EXERCISE INSTRUCTIONS:
Leave out every picture, and return exactly the lines from the line containing "Table 17: Entropy vs. F ." through the end of the records below, both inclusive.

(Beginning of INFORMATION SUPPLIED)

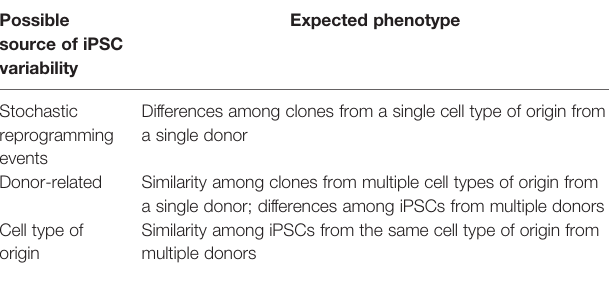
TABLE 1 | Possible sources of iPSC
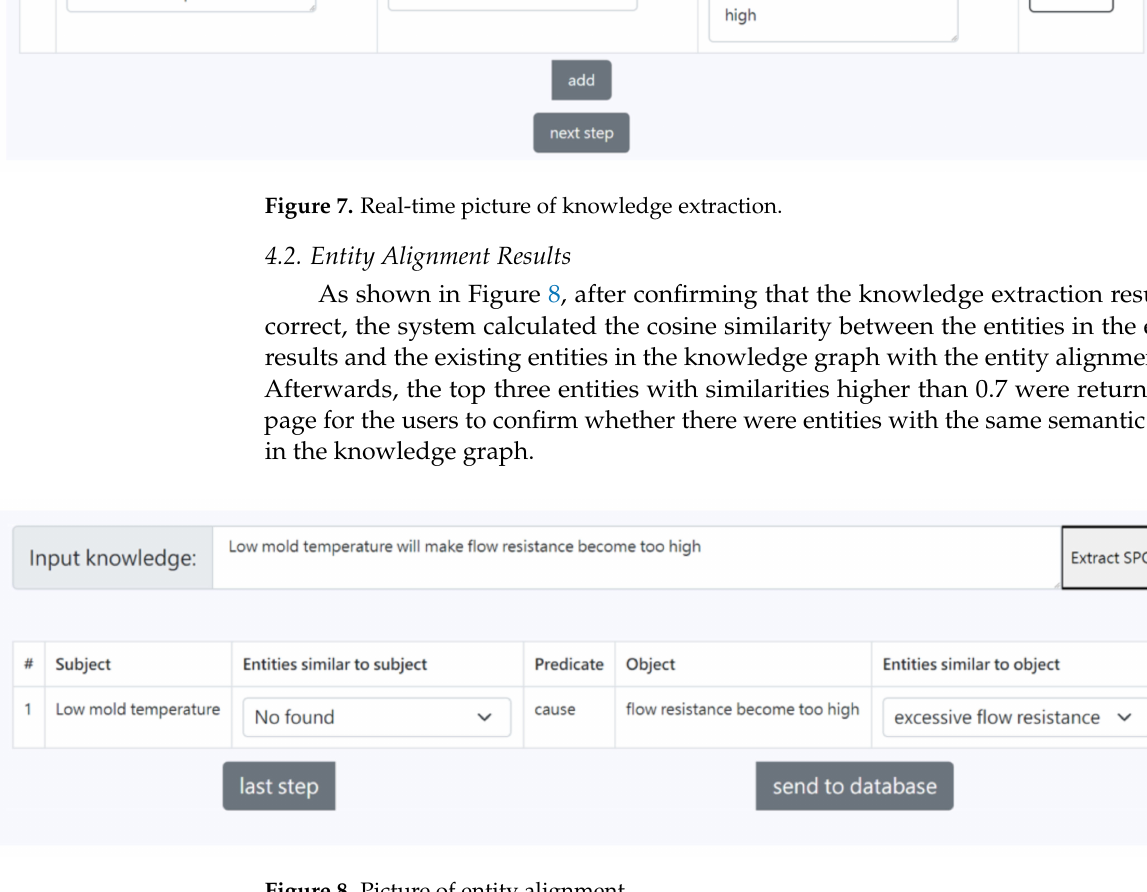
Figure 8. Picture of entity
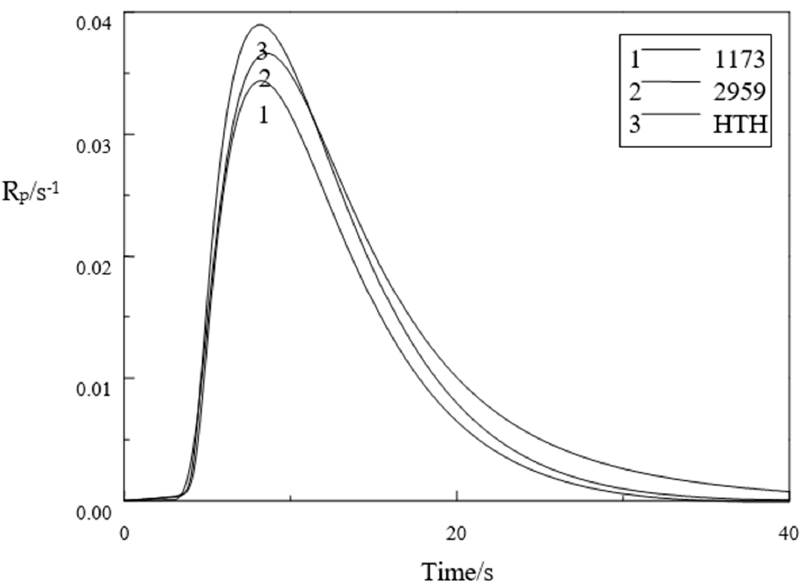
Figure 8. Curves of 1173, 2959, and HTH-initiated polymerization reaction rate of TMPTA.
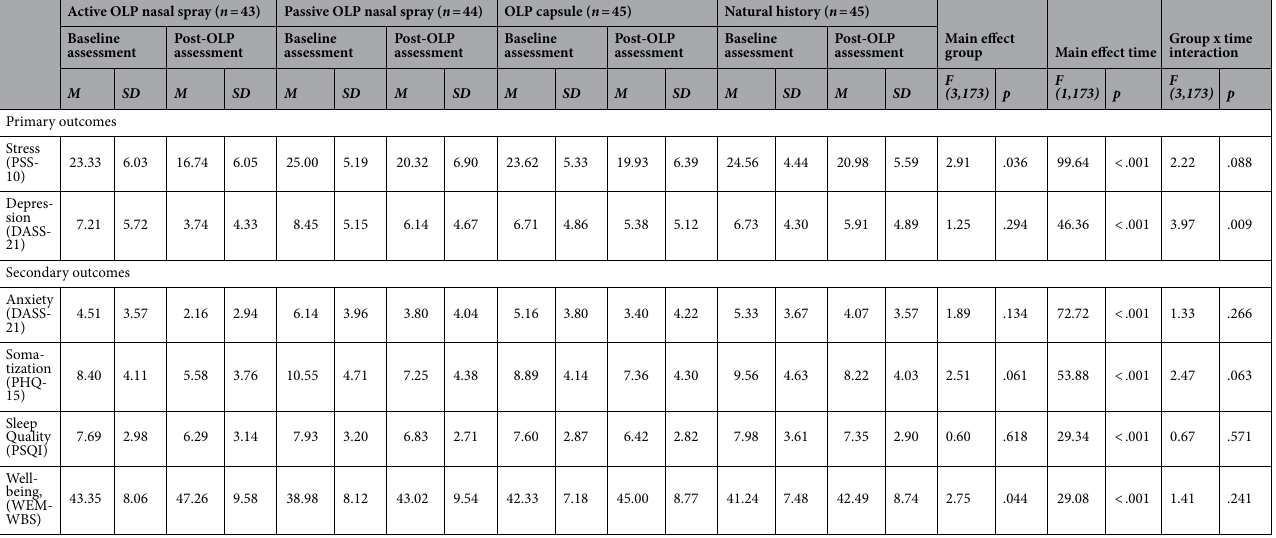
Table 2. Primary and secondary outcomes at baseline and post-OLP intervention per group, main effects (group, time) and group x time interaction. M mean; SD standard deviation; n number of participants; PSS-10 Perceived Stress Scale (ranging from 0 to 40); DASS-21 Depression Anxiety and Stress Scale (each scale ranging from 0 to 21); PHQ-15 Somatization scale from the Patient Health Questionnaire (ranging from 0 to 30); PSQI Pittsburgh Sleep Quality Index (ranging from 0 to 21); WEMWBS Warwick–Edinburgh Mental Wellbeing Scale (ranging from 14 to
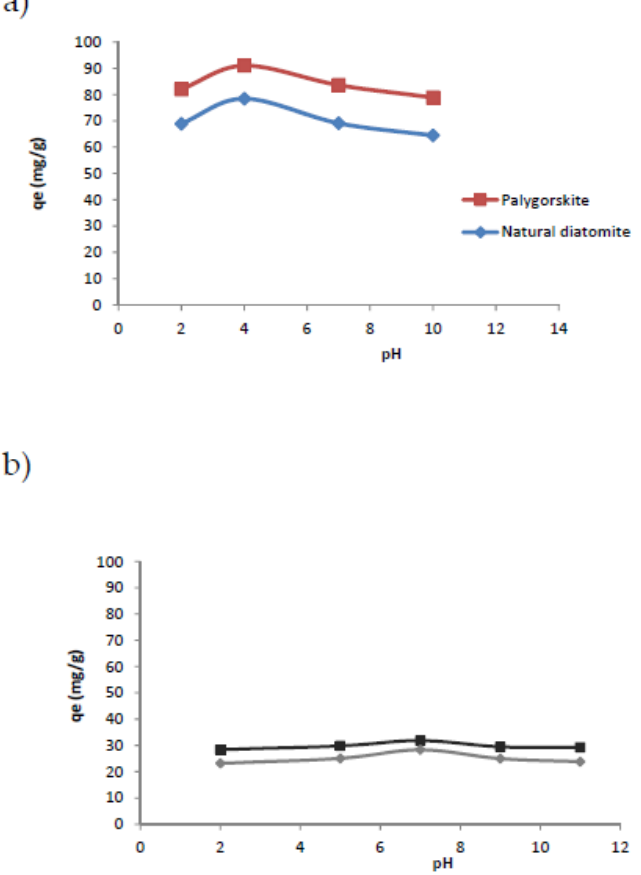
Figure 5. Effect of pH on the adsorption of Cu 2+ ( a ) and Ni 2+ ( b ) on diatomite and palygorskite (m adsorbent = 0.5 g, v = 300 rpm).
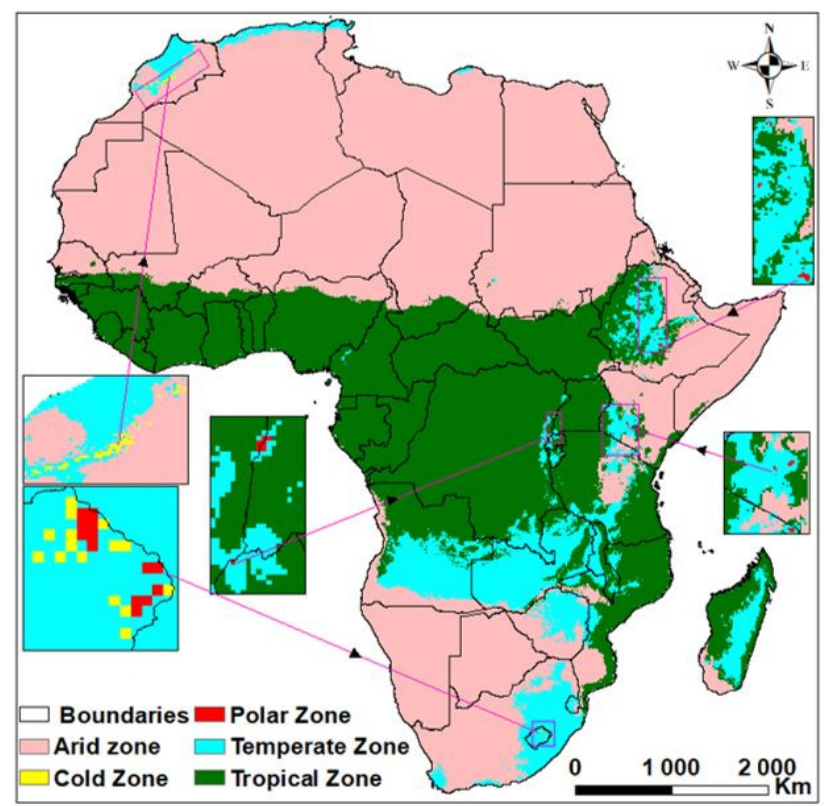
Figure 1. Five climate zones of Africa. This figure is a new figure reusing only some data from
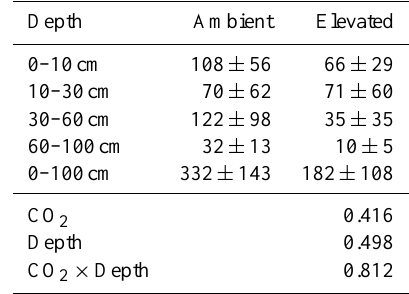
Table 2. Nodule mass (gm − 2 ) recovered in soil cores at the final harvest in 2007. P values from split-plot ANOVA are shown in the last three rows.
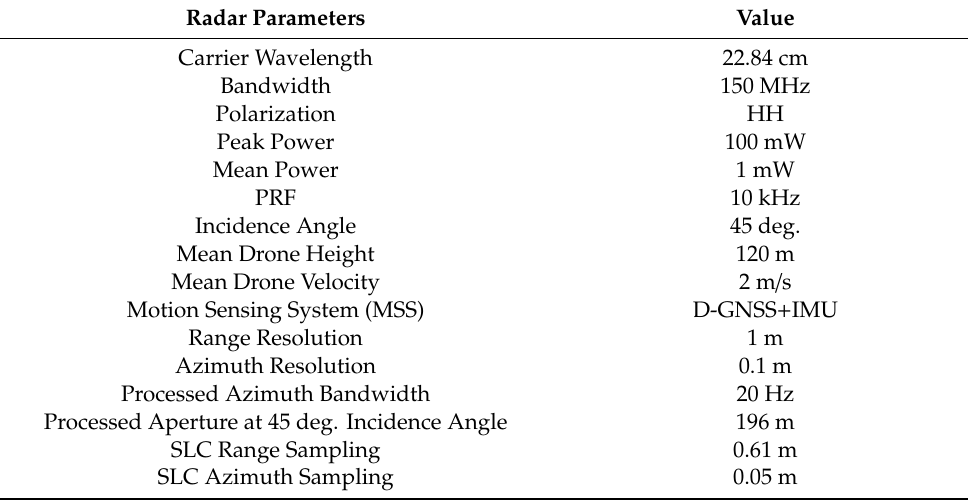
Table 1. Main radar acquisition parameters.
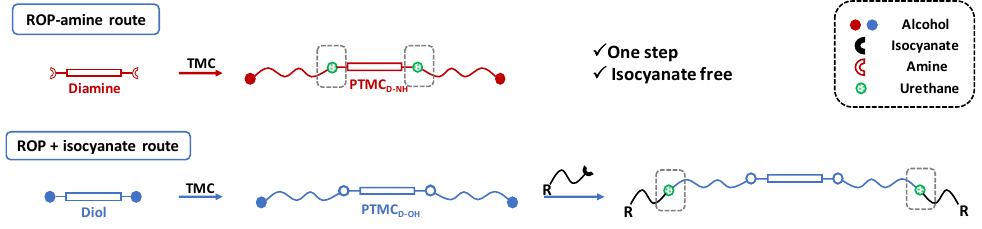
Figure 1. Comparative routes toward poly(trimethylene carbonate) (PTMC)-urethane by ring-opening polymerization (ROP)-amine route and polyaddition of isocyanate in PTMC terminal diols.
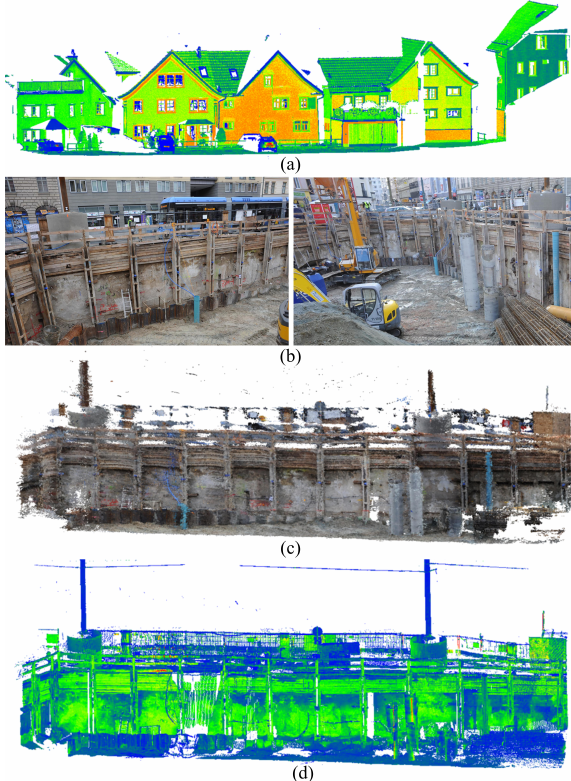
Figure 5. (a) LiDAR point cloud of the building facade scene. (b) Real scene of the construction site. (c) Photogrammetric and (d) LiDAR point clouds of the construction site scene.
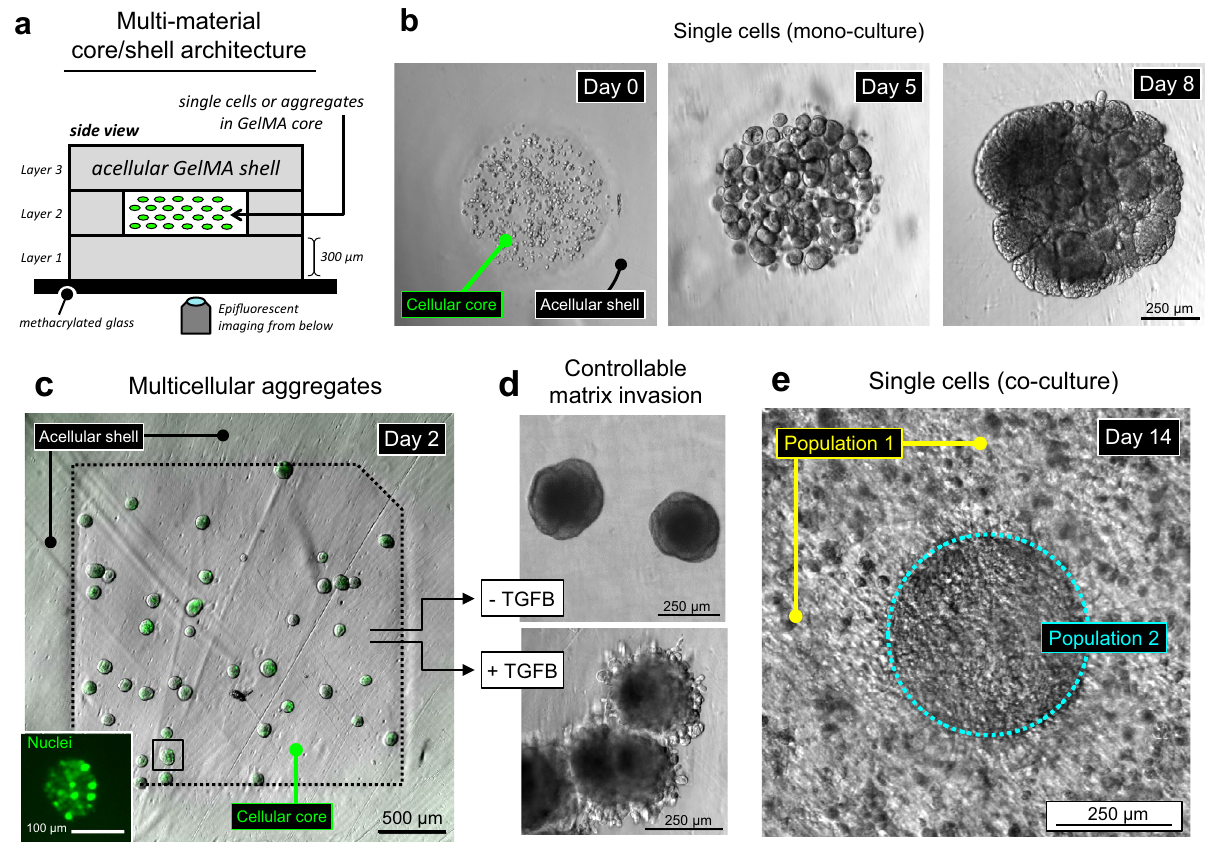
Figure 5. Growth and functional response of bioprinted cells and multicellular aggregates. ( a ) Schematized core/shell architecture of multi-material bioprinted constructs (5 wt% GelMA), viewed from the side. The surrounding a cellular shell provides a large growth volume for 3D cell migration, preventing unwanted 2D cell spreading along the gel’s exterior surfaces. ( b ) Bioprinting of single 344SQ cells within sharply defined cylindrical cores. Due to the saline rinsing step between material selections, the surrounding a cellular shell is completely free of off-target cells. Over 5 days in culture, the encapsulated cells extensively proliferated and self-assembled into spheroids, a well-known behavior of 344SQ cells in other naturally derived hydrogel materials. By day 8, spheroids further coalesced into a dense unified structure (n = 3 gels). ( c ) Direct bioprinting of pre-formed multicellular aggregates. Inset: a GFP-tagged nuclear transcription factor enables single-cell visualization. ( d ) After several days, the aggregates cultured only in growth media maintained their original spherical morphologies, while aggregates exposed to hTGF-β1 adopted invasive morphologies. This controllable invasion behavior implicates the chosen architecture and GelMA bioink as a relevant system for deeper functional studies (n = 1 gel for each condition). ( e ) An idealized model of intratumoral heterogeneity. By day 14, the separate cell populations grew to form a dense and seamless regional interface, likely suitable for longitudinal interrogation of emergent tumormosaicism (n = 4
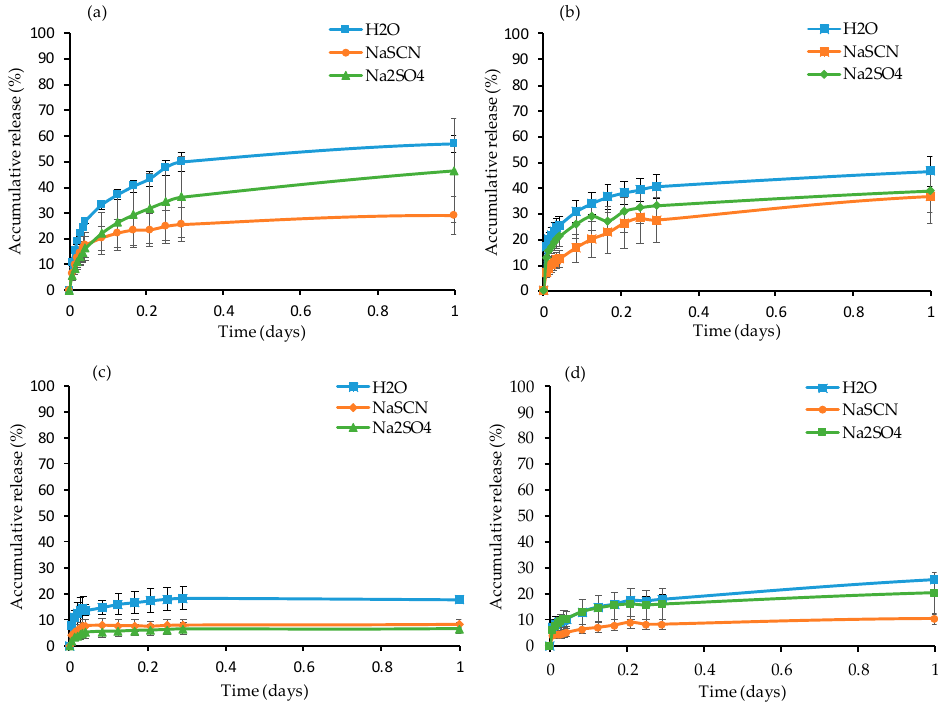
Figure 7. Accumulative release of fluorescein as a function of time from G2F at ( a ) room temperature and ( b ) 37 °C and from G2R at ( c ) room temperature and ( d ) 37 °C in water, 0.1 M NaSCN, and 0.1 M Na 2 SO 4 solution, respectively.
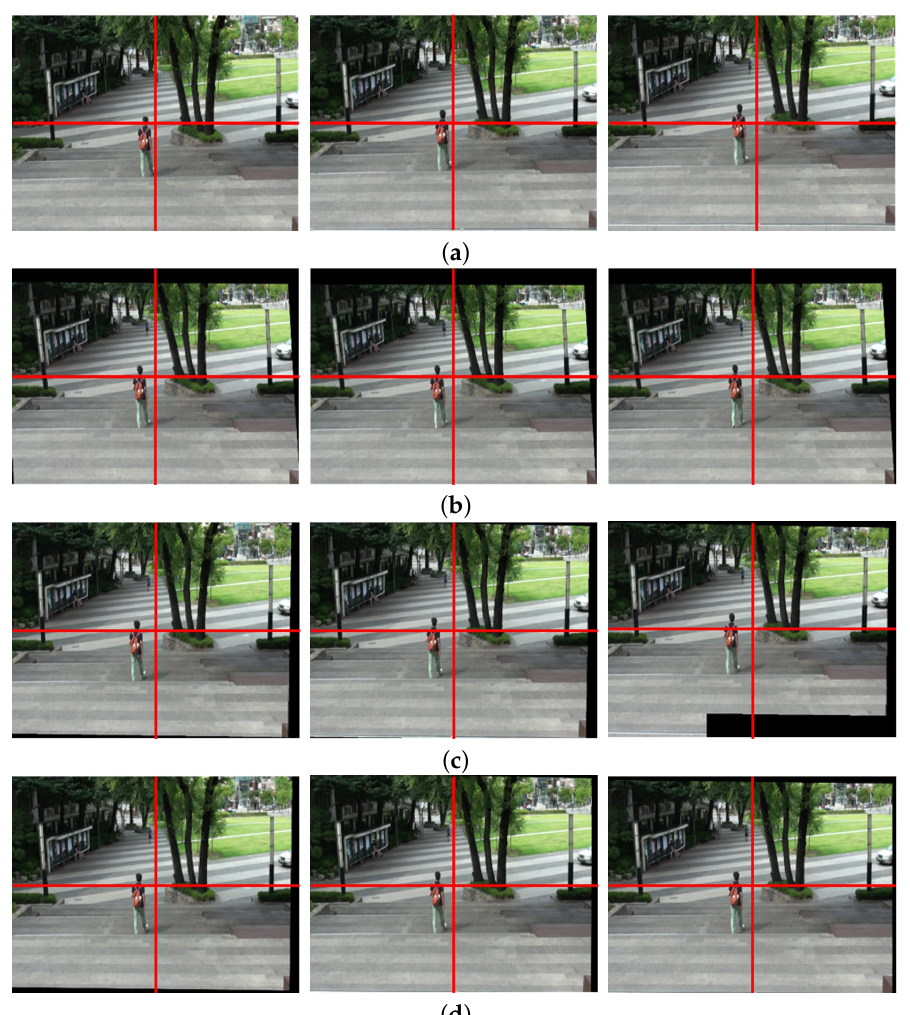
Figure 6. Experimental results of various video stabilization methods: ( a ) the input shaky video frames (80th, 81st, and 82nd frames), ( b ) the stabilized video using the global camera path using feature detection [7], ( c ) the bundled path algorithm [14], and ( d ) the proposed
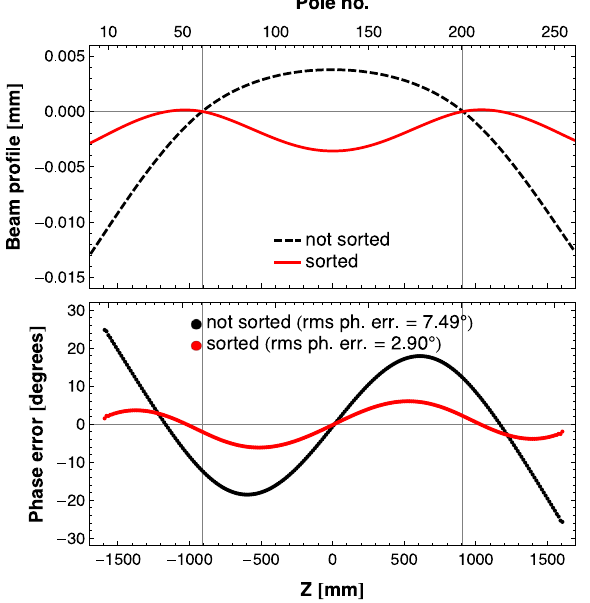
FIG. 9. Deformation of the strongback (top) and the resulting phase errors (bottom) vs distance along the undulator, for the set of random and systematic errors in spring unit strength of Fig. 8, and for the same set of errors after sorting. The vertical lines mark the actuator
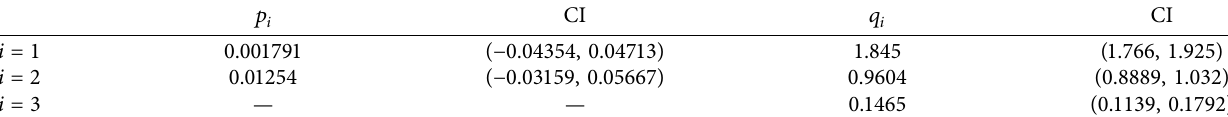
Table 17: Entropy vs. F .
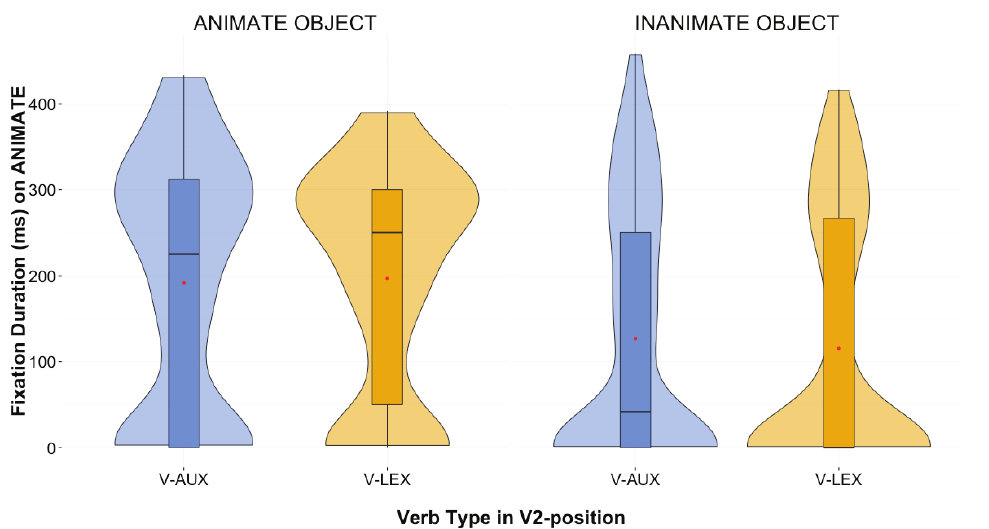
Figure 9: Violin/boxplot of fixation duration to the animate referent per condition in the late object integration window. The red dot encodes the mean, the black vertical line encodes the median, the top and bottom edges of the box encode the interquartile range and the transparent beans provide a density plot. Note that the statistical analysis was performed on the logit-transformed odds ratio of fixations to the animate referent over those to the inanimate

(End of INFORMATION SUPPLIED)

TASK RESULT:
Table 17: Entropy vs. F .
Figure 9: Violin/boxplot of fixation duration to the animate referent per condition in the late object integration window. The red dot encodes the mean, the black vertical line encodes the median, the top and bottom edges of the box encode the interquartile range and the transparent beans provide a density plot. Note that the statistical analysis was performed on the logit-transformed odds ratio of fixations to the animate referent over those to the inanimate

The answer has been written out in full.